AFTER traumatising a woman neighbour by trying to get into her home, Christopher Bidmead frightened another two neighbours with an antique cavalry sword, a court heard.

A drunken Bidmead’s outburst came after he got upset about rumours which he believed were being spread about him by neighbour Carly Townsend, Gloucester Crown Court was told on Thursday.

Bidmead, aged 30, formerly of Windyridge, Bisley, but now of Felin Abermad, Llanilar, Aberystwyth, admitted charges of affray and possession of a bladed article on July 31 last year in Bisley.

The judge, Recorder Michael Gibney, made a three-year restraining order requiring Bidmead not to contact or go near Ms Townsend or another Bisley couple, Sharon and Michael Waite, who are the grandparents of Bidmead’s two children.
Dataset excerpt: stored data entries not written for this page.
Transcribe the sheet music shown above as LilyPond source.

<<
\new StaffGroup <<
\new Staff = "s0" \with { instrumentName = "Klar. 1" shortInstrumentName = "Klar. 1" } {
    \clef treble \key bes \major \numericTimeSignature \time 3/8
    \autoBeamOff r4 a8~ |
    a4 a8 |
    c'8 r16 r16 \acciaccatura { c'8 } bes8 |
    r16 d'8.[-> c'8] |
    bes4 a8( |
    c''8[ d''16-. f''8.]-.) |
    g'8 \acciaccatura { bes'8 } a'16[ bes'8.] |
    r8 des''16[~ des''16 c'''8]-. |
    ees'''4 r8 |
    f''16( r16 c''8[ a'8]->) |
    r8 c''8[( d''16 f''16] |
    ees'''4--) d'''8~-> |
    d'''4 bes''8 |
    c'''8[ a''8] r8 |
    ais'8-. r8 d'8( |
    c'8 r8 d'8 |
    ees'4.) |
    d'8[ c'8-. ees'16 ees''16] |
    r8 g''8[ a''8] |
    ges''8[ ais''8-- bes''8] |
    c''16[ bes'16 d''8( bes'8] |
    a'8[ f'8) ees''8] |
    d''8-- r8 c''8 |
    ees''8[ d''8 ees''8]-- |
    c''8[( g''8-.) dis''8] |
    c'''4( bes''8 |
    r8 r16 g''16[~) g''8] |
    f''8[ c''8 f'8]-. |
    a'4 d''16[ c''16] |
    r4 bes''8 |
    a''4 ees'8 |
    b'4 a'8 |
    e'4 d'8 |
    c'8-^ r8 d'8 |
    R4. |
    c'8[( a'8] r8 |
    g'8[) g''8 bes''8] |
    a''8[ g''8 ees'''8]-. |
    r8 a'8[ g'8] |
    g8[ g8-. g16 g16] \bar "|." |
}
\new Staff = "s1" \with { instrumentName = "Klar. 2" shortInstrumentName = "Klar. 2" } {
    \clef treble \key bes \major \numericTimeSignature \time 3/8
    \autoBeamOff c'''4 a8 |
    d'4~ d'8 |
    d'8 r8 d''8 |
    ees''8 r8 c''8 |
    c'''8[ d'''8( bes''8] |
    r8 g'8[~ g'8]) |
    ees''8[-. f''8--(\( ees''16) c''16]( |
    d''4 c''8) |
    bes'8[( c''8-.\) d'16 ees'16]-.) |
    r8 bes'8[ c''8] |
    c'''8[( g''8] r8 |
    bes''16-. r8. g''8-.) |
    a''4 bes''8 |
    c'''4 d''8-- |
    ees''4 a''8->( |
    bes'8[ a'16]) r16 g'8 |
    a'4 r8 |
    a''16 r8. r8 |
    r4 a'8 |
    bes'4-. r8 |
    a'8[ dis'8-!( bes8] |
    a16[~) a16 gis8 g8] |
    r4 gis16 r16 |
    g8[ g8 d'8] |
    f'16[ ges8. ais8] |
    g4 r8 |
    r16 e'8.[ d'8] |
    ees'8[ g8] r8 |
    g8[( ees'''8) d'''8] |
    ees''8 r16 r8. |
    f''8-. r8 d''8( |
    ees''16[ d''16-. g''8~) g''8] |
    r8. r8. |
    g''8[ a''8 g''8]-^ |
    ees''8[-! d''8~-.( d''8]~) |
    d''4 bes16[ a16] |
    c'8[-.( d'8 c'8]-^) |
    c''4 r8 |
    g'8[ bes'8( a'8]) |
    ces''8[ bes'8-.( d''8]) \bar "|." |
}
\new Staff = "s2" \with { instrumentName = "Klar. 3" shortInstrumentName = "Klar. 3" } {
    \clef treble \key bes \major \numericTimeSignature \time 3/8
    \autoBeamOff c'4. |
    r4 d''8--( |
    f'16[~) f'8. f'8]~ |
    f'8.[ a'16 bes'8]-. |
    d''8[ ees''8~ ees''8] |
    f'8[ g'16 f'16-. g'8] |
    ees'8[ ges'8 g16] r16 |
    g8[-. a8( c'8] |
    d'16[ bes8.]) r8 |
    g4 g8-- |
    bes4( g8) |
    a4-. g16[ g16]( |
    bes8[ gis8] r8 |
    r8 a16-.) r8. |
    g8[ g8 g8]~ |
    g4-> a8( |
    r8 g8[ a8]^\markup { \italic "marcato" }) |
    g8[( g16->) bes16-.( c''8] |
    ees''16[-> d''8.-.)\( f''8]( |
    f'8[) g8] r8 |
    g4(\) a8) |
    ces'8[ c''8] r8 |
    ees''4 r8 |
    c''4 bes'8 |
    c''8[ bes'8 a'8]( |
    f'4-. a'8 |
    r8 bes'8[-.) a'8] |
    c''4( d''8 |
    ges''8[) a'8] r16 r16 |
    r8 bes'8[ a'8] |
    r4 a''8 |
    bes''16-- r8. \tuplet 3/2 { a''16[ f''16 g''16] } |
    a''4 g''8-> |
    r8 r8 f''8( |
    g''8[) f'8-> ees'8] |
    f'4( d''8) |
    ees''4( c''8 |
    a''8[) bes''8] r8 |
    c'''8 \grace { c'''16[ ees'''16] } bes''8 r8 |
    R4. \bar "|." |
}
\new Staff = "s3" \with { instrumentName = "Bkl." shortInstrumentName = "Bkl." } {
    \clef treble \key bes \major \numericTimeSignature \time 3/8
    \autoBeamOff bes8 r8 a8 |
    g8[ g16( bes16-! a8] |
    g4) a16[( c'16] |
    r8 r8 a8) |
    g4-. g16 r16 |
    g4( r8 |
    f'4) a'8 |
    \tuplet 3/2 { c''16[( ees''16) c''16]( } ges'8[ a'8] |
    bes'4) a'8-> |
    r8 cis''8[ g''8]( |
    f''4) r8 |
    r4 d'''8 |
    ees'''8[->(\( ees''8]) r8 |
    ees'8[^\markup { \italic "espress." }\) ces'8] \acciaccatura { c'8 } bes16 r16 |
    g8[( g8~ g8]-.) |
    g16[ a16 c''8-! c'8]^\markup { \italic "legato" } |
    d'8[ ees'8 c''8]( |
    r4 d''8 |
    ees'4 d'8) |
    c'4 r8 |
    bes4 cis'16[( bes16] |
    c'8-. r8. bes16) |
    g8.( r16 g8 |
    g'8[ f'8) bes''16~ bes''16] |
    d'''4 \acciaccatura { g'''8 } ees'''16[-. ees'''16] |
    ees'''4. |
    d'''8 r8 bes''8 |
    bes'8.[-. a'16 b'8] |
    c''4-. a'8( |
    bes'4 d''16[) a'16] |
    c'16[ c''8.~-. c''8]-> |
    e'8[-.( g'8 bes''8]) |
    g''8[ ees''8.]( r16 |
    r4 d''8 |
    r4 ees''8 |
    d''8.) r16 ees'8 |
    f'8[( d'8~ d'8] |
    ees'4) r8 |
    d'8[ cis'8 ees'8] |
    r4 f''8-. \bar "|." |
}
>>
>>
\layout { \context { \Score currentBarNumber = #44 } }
The Recorder sentenced Bidmead to nine months’ jail suspended for two years, ordered him to do 150 hours of unpaid work and also imposed a £60 victim surcharge.

“You clearly terrified her. The courts take a very dim view of anyone being in possession of an offensive weapon.”

Julian Kesner, prosecuting, said Ms Townsend was at home at 9am on July 31 when she heard a knock at the door and saw Bidmead’s face pressed against the glass. She opened the door and saw that he looked angry and she tried to pacify him but he swore at her.

As she went to shut the door he put his foot in it but she still managed to close and lock it.

“He then tried the front door handle and then started shouting at her,” Mr Kesner said, “”He followed that up by banging both the window and the front door hard.”

Ms Townsend tried to ring 999 but could not get a signal on her mobile phone. She texted Mr and Mrs Waite, who lived nearby, asking for their help.

She then saw Bidmead climbing over the wall back into his own garden. She saw what looked like a long pole in his hand as he did so, Mr Kesner said. In fact, he said, it was the sword.

Mr and Mrs Waite, whose daughter used to be in a relationship with Bidmead and has two children with him then drove to the house, Mr Kesner said.

They saw him standing in the road and approached him. He was sitting in his car with the door open and holding up the sword in his hand.

“Mrs Waite feared for her safety and that of her husband,” Mr Kesner said. “She grabbed the sword blade, which is blunt, and he then dropped it. She and her husband then tried to calm him down. Minutes later the police arrived and the defendant threw the sword into an outbuilding.”

Tim Burrows, defending, said Bidmead had only ever been in trouble for drink-driving 11-12 years ago. He had moved to Aberystwyth last August and had now settled there, he said.

“There had been a dispute between himself and his neighbour. He had a few drinks which affected his judgement.”

Mr Burrows said the sword was in the boot of Bidmead’s car because it was to be sold on behalf of his father. He got it out and sat in the car with it but did no more with it than that.